A metal time capsule from 2018 has traveled 2,300 miles from the Arctic circle and washed up on the shores of County Donegal in Ireland.

According to The Guardian, the crew and passengers on the Russian nuclear-powered ship, the 50 Years of Victory, prepared a time capsule in 2018 that included letters, poems, photographs, badges, beer mats, a menu, and wine corks in an attempt to document life in the early 21st century for the recipients of the metal trove.

The cylinder was discovered in early November just off the northwest coast of Ireland, two years after it was prepared and placed into the polar waters.

A local surfer from the Irish village of Gweedore in County Donegal, Conor McClory, found the time capsule while observing the weather conditions at a regional beauty spot in the region, Bloody Foreland. McClory was initially concerned that the obscure metal tube was something more sinister when he saw it up close.

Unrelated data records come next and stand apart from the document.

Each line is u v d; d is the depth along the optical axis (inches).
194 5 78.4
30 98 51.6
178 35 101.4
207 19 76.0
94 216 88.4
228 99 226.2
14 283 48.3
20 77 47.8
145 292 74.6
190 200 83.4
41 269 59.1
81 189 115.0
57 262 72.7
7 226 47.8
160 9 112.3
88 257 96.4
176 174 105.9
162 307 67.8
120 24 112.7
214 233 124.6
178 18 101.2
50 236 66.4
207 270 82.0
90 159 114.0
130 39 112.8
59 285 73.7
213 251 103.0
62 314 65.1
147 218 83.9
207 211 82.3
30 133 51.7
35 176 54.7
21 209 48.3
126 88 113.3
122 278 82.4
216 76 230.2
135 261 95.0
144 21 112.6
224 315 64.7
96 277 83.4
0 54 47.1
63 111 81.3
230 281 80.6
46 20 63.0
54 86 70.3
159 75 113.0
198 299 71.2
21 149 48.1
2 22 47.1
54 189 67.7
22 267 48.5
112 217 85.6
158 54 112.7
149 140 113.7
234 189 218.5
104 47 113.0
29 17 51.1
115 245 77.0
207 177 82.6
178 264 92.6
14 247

"When I saw it, first I thought it was a steel pipe of a ship, then I lifted it and saw there was engraving on it. I thought it was a bomb then. When I saw the date on it I thought it could be somebody's ashes, so I didn't open it," he said.

With the help from someone who speaks and reads Russian, McClory soon realized what the cylinder was and opened it to discover the paraphernalia inside.

One of the notes was written in English.

"Everything around is covered by ice. We think that by the time this letter will be found there is no more ice in the Arctic, unfortunately."

The 50 Years of Victory transports passengers around the North Pole on regular expeditions and is one of the world's most powerful icebreakers, capable of splitting surfaces more than 9 feet thick.

The accelerated melting of glaciers in the Arctic reportedly helped the time capsule travel quicker than expected as temperatures in the region have increased by nearly 1 degree Celsius in the last decade.

As The Inquisitr recently reported, scientists have discovered how deposits of methane released from the East Siberian coast could further increase the rate that global warming is taking place.